The Reserve Bank of India's new framework for external credit assessment institutions could tighten credit access for micro, small and medium enterprises while increasing pressure on smaller credit rating agencies, according to industry experts.
The rules, effective April 1, 2027, introduce stricter capital requirements linked to borrower ratings and the historical default performance of rating agencies. Experts said the framework could push banks towards ratings issued by larger agencies such as CRISIL, ICRA and CARE Ratings, while making it harder for smaller agencies and lower-rated borrowers to access credit.
The framework also introduces a stricter approach towards borrowers classified as "Issuer Not Cooperating", or INC, referring to companies that stop sharing financial information with rating agencies. Earlier, such ratings would lapse. Under the new rules, banks must assign higher risk weights to loans flagged as INC for more than six months, increasing borrowing costs for such companies.
The changes come as India aligns its banking regulations with the Basel III reforms finalised after the 2008 global financial crisis, which exposed weaknesses in how banks measured risk and how rating agencies assessed credit quality.
MSME Impact
India has more than 63 million MSMEs, which contribute nearly 30% of gross domestic product and are the country's second-largest source of employment after agriculture. Many rely on smaller rating agencies because they are too small or regional to attract larger agencies.

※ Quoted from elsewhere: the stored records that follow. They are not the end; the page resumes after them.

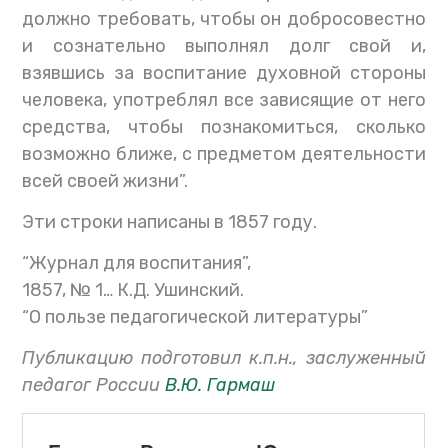
должно требовать, чтобы он добросовестно
и сознательно выполнял долг свой и,
взявшись за воспитание духовной стороны
человека, употреблял все зависящие от него
средства, чтобы познакомиться, сколько
возможно ближе, с предметом деятельности
всей своей жизни”.
Эти строки написаны в 1857 году.
“Журнал для воспитания”,
1857, № 1… К.Д. Ушинский.
“О пользе педагогической литературы”
Публикацию подготовил к.п.н., заслуженный
педагог России
В.Ю. Гармаш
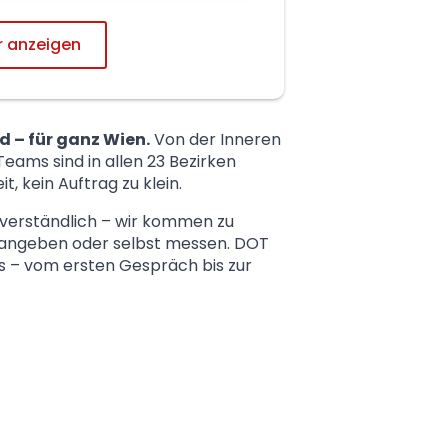
 anzeigen
 – für ganz Wien.
Von der Inneren
Teams sind in allen 23 Bezirken
it, kein Auftrag zu klein.
verständlich – wir kommen zu
 angeben oder selbst messen. DOT
 – vom ersten Gespräch bis zur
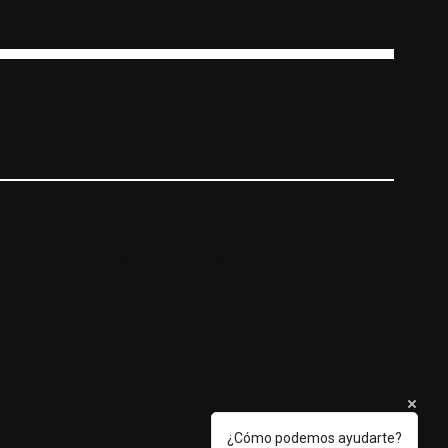
CONTACTOS
prime@faromedic.pe
miguel@faromedic.pe
¿Cómo podemos ayudarte?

Abizer Diwanji, a financial sector expert, said the changes could hurt smaller businesses.
"The onus shifts fully from banks to agencies. While CRAs will become more cautious, MSMEs will be strongly hit," Diwanji said.
The RBI framework links bank capital requirements not only to borrower ratings but also to the historical default performance of rating agencies. The regulator will monitor each agency's rolling one-year observed default rate. If defaults in a rating category breach a threshold, banks will need to hold more capital against loans rated by that agency.
Experts said this could create a disadvantage for smaller agencies such as Brickwork Ratings, Infomerics Ratings, Acuite Ratings and Acer Ratings, which typically rate mid-sized firms and MSMEs.
"The lower-rung CRAs are at a disadvantage. RBI must review the skewed mechanism, though the suggestions were made to improve the credit system," Diwanji said.
Rating Disparity
The framework measures defaults by the number of borrowers rather than the value of defaults. Industry participants said this creates a structural imbalance because smaller agencies rate a larger number of smaller and more vulnerable borrowers.
A delayed payment by a small manufacturer carries the same weight in observed default rate calculations as the collapse of a large corporate borrower. Experts said this could push issuers towards larger agencies and reduce competition in the sector.
The issue gained attention after the collapse of Infrastructure Leasing & Financial Services in 2018. The company defaulted on debt obligations of around Rs 91,000 crore despite carrying top-tier ratings from agencies including ICRA, CARE and India Ratings.
A forensic audit by Grant Thornton found that rating agency officials had received favours and gifts from IL&FS management. The Securities and Exchange Board of India later fined ICRA, CARE and India Ratings for lapses.
Basel Alignment
The RBI rules stem from the Basel III reforms published in December 2017 after years of global regulatory discussions following the financial crisis. The reforms aimed to reduce inconsistencies in risk-weighted asset calculations across banks.
India's implementation timeline is faster than some developed markets. The United States is still consulting on parts of its Basel Endgame proposal, while India finalised its framework in April 2026 with implementation due from April 2027.
Experts said smaller agencies are seeking more time to adapt and want the methodology revised to measure defaults by value and context rather than raw numbers.
Market concentration is already high in the ratings industry. CRISIL, a subsidiary of S&P Global, holds more than 60% market share, while ICRA is majority-owned by Moody's. Experts said the new observed default rate mechanism could further reduce competition among rating agencies.